CMSA FCS(SA) Intermediate Study Tips from Top Performers

1Study to the published Paper 1 and Paper 2 blueprints (impact × frequency competence levels), not only Final operative surgery texts.
2After written MCQ mastery, practise paper-case reasoning and OSCE stations—performance contributes equally with each MCQ paper to the final mark.
3Split revision time roughly evenly between Paper 1 critical care/peri-operative topics and Paper 2 specialty emergencies, matching equal paper pass requirements.
4Drill damage-control, massive transfusion, ACS, TBI secondary prevention and airway algorithms—these recur across Paper 1 trauma and Paper 2 specialty items.
5Use Southern African trauma and ICU references (e.g., Handbook of Trauma for Southern Africa; Marino/Oh ICU texts listed in Appendix B) alongside Schwartz/Sabiston principles texts.

Frequently Asked Questions

What is the format of the CMSA FCS(SA) Intermediate examination?

Intermediate comprises two 3-hour MCQ papers on the CMSA online platform (Paper 1: principles of surgery in general; Paper 2: principles of the surgical specialty disciplines), followed by a performance examination of two paper cases and a 20-station OSCE for candidates who achieve ≥50% on each MCQ paper (FCS(SA) Regulations Effective FS 2023). MCQ types may include choose-the-best-option and extended matching.

What is the pass mark for FCS(SA) Intermediate?

Candidates must achieve at least 50% on each MCQ paper (marks are not rounded up) to pass the written component and be invited to the performance examination. The final mark for each paper combines the MCQ, paper-case and OSCE contributions (each approximately one-third) per the Effective FS 2023 regulations. CMSA also applies an internationally referenced standard-setting process.

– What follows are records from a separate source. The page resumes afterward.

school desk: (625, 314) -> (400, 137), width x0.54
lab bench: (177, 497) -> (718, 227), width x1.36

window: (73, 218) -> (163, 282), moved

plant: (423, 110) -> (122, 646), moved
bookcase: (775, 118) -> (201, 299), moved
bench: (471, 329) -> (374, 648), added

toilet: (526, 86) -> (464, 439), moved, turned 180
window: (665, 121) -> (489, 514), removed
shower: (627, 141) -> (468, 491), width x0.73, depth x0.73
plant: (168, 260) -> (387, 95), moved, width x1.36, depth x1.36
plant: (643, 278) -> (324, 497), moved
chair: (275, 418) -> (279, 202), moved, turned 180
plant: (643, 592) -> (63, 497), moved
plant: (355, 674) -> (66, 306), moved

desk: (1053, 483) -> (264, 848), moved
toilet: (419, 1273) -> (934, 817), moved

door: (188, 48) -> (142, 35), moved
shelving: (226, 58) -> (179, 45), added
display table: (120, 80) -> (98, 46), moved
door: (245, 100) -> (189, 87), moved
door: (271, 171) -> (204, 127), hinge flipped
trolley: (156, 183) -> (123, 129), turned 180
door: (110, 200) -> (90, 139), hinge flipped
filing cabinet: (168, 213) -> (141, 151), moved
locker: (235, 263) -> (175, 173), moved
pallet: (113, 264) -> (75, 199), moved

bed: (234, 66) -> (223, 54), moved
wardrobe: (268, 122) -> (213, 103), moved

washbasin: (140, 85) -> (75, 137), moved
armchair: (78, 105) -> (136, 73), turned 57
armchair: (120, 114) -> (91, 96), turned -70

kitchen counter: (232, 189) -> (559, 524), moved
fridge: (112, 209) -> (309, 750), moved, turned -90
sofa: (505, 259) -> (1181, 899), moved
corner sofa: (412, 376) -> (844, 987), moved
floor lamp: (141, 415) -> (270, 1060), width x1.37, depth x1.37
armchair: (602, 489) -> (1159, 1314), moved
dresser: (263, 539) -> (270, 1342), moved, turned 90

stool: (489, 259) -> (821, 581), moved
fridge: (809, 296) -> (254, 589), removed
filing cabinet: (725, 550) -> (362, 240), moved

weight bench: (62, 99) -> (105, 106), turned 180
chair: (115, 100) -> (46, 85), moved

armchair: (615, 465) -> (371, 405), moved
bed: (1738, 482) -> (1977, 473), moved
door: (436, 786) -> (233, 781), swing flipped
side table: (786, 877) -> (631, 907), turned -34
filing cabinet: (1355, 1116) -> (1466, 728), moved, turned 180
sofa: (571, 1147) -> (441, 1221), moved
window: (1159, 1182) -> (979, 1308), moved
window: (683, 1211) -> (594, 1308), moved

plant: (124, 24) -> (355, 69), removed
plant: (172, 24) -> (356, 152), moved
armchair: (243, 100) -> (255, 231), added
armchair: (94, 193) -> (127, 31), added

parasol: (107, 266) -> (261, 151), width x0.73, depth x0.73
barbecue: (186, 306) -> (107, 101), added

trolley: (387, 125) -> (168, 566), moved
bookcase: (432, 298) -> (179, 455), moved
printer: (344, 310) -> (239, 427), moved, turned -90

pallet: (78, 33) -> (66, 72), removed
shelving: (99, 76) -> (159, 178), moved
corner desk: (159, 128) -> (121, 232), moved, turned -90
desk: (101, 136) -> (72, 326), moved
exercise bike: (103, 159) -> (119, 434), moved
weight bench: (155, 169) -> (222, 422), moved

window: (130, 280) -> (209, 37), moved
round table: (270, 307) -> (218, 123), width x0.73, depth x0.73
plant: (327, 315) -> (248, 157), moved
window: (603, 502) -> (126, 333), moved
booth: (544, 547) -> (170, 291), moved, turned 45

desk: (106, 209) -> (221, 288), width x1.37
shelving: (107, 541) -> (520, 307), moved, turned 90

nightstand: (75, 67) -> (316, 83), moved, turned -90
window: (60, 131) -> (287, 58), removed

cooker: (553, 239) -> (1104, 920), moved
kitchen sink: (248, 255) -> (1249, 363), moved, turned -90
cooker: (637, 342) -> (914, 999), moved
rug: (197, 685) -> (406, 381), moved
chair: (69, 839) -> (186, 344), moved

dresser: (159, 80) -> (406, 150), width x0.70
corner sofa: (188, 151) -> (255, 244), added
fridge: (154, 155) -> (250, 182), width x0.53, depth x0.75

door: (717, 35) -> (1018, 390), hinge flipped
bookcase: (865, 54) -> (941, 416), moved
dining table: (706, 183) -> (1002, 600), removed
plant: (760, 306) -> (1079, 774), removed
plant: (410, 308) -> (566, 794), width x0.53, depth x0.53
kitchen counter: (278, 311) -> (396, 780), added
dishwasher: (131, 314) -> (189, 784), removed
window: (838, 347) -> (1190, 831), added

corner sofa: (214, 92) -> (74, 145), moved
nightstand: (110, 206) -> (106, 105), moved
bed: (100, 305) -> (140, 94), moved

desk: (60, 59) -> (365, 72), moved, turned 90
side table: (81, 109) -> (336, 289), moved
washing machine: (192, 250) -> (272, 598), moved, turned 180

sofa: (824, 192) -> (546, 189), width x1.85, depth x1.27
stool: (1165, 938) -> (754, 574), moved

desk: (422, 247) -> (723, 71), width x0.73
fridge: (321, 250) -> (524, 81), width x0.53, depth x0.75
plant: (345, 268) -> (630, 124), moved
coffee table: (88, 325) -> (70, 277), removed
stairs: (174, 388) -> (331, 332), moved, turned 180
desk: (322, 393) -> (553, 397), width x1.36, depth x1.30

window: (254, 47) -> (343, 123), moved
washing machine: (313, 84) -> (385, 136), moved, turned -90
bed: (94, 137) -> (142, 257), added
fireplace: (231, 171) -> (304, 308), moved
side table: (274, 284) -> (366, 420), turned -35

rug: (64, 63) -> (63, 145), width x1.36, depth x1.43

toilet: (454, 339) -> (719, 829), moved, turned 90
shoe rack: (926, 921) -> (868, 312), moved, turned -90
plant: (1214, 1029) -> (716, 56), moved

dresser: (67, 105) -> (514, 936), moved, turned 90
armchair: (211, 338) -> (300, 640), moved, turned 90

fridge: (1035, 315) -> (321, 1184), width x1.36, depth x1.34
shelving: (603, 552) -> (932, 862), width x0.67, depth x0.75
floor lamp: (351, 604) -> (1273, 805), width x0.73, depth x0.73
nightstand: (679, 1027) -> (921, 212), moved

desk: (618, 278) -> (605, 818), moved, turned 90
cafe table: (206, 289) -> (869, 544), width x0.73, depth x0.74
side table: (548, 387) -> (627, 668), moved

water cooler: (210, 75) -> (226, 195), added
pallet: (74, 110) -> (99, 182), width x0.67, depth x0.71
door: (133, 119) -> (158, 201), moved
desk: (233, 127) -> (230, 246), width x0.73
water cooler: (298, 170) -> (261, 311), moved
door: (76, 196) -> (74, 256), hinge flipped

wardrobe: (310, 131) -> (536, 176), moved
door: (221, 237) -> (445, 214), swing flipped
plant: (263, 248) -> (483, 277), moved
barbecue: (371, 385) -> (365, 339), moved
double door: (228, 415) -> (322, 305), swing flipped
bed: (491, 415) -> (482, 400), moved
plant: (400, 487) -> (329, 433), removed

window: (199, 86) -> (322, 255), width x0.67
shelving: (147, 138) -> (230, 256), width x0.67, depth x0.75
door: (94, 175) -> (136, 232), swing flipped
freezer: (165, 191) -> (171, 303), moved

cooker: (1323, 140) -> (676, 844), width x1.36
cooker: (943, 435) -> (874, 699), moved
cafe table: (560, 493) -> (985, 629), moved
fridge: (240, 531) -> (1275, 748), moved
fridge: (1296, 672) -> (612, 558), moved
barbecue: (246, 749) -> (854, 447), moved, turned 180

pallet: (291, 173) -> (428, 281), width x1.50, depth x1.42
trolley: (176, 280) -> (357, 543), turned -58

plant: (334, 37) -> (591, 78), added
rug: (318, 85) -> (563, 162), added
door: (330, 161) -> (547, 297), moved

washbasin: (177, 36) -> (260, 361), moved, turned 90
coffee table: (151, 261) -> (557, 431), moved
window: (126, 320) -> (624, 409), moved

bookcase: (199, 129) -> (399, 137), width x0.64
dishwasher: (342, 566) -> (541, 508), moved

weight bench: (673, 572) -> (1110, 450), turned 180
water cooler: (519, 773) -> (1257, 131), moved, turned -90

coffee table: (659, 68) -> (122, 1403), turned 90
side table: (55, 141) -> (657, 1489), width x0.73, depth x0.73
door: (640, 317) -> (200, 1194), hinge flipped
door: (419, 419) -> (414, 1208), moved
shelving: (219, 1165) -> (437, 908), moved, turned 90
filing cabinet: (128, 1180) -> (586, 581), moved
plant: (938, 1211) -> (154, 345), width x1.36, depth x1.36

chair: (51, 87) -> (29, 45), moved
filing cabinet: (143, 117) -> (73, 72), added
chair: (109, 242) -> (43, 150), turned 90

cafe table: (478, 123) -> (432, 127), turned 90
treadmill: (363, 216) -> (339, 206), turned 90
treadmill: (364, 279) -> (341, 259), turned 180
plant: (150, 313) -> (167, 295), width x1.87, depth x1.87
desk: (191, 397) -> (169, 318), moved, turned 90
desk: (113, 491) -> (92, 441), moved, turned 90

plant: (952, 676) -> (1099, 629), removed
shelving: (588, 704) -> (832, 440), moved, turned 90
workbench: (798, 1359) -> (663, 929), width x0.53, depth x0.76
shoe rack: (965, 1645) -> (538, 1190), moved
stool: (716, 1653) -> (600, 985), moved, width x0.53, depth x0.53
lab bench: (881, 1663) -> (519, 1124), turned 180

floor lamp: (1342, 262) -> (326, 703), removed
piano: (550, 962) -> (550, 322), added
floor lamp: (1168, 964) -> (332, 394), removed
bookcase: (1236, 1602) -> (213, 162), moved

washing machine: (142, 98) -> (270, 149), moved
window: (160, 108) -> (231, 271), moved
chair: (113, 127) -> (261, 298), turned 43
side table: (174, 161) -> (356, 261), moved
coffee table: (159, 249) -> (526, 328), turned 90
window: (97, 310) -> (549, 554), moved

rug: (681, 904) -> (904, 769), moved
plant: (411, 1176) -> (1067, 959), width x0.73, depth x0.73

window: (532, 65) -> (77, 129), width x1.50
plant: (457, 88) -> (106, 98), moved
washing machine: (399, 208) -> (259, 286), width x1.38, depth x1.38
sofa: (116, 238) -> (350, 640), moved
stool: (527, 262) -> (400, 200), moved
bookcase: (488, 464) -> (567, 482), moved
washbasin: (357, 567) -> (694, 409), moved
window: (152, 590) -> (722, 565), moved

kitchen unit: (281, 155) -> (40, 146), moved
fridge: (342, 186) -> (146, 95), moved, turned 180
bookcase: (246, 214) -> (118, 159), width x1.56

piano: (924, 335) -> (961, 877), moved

How much does FCS(SA) Intermediate cost?

The CMSA examination fee schedule for Second Semester 2026 and First Semester 2027 lists FCS(SA) Intermediate at R 17 350 including VAT (R 15 087 + VAT R 2 263). Always confirm the amount payable on the CMSA examination portal for your diet.

What topics do the official Intermediate blueprints cover?

Paper 1 weights critical care and peri-operative domains (ventilation, circulation, trauma, sepsis/MODS, organ failure, endocrine/metabolic, nutrition, peri-operative care, burns, HIV, infection and research/ethics). Paper 2 weights general surgery most heavily (32%) with remaining items across neurosurgery, ENT, ophthalmology, maxillofacial, orthopaedics, urology, cardiothoracic, vascular, paediatric, plastic, obstetrics & gynaecology, oncology and transplant.